Author: Catherine Shaffer

Cel-Sci Corp. began a carefully designed Phase III trial of Multikine, its investigational immunotherapy for head and neck cancer. Because Multikine is designed to recruit the support of a mostly healthy immune system, Cel-Sci is making a headlong charge at the goal of first-line therapy, instead of trying to develop the product in patients who have already received surgery, radiation and chemotherapy, and have suppressed or damaged immune systems as a result. If Cel-Sci can prove the therapy works in the narrow three-week testing window granted by the FDA, Multikine stands to replace a standard of care that has changed little in half a century.

“It makes no sense to develop an immunotherapy product for late-stage patients. You should develop it as a first line therapy, ahead of radiation or chemotherapy,” Cel-Sci CEO Geert Kersten told BioWorld Today.

Vienna, Va.-based Cel-Sci’s clinical trial plan takes advantage of a nearly inevitable delay of up to six weeks between diagnosis and surgery in most head and neck cancers. The FDA has allowed Cel-Sci a three-week period to give Multikine to patients before they commence with surgery, radiation, and chemotherapy. This will not deprive any patients of the best possible standard-of-care while they also try an experimental therapy.

Head and neck cancer strikes about 500,000 people annually worldwide. Some causal factors include smoking, drinking and chewing tobacco. Most cases are diagnosed outside the U.S., and about two-thirds of patients appear with advanced disease. The standard treatment for it is surgery followed by chemotherapy with platinum-based drugs (carboplatin or cisplatin) and radiation, which is sometimes done concurrently with chemotherapy. The protocol is arduous, to say the least, and typically only extends survival by six or seven months.

Most immunotherapies are antibodies specifically targeted at a type of cancer cell. Multikine is a mixture of natural cytokines that Cel-Sci said simulates the body’s immune response. It includes interleukins, interferons, chemokines and colony-stimulating factors.

The trial will enroll 880 patients at 48 clinical centers in the U.S., Canada, Hungary, Poland, Ukraine, Russia, India, Israel and Taiwan. According to Kersten, the trial design is highly portable because the same standard of care for head and neck cancer is used around the world.

Cel-Sci partners Teva Pharmaceutical Industries Ltd., of Jerusalem, and Orient Europharma Co. Ltd., of Taiwan, will carry out studies in Israel and Taiwan, respectively, under the supervision of Cel-Sci’s global contract research organization.

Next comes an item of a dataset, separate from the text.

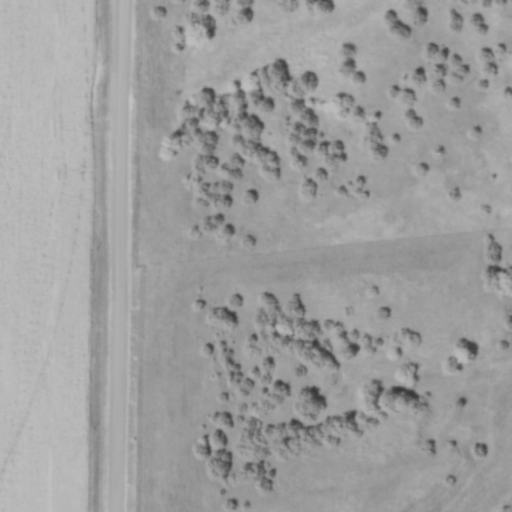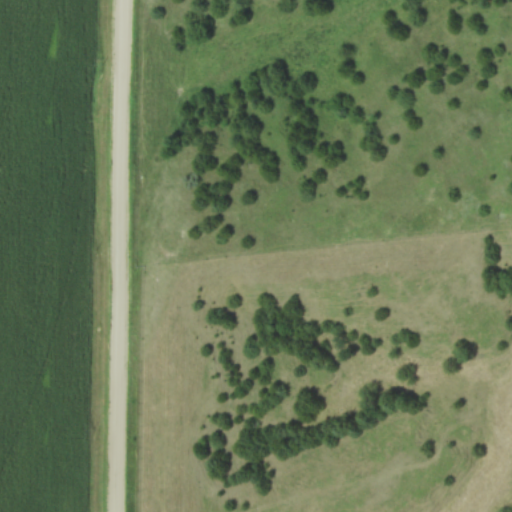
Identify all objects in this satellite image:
road: (116, 256)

Cel-Sci has not partnered Multikine in major markets like the U.S. and Europe. “We can sell ourselves there,” said Kersten. Teva and Orient will help Cel-Sci access markets in the developing world. Taiwan, especially, will be an important market, since the use of betel nut (a mild stimulant) in that country leads to a high rate of head and neck cancers.

In order to maximize Multikine’s chances of approval, Cel-Sci selected overall survival as its endpoint. Overall survival is the most bullet-proof of clinical endpoints, and, said Kersten, “Survival is the endpoint [FDA regulators] want to see these days.”

In Phase II studies, Multikine boosted overall survival by 33 percent over standard of care. Patients in the Phase II study included those with advanced primary head and neck cancer who were scheduled for their first treatment, and they were given Multikine for three weeks before the standard course. Results from the study were published in the May 2005 edition of the Journal of Clinical Oncology. The median follow-up period for the patients was 3.2 years. Survival and two-year local regional control beat the rates reported in scientific literature from 39 trials between 1987 and 2004. (See BioWorld Today, Feb. 22, 2006.)

Based on the Phase II results, Cel-Sci is optimistic about hitting statistical significance with at least a 10 percent increase in survival.

Multikine’s route of administration also differs from other immunotherapies, which are given intravenously. According to Kersten, the goal is to stimulate a localized immune response at the site of the tumor.

The therapy is injected in the vicinity of the tumor not in the tumor itself. There are two reasons for that. One is that injection directly into the tumor risks dispersing tumor cells. The second, larger reason, is that Cel-Sci is attempting to target the therapy at micrometastases that form outside of the main tumor.

It is micrometastases that cause recurrence, said Kersten, because they can’t be removed surgically. The Multikine strategy for increasing survival is to decrease the odds of metastasis by wiping out the micromets at the very earliest stage.

Kersten said that the drug has been given to 220 patients to date, with no serious adverse events. The low toxicity of Multikine will be an asset to patients who will be subjected to the highly toxic standard-of-care regime later. “Our drug wouldn’t work if it had any toxicity. You can’t add a toxic drug to anything that is horribly toxic,” he said.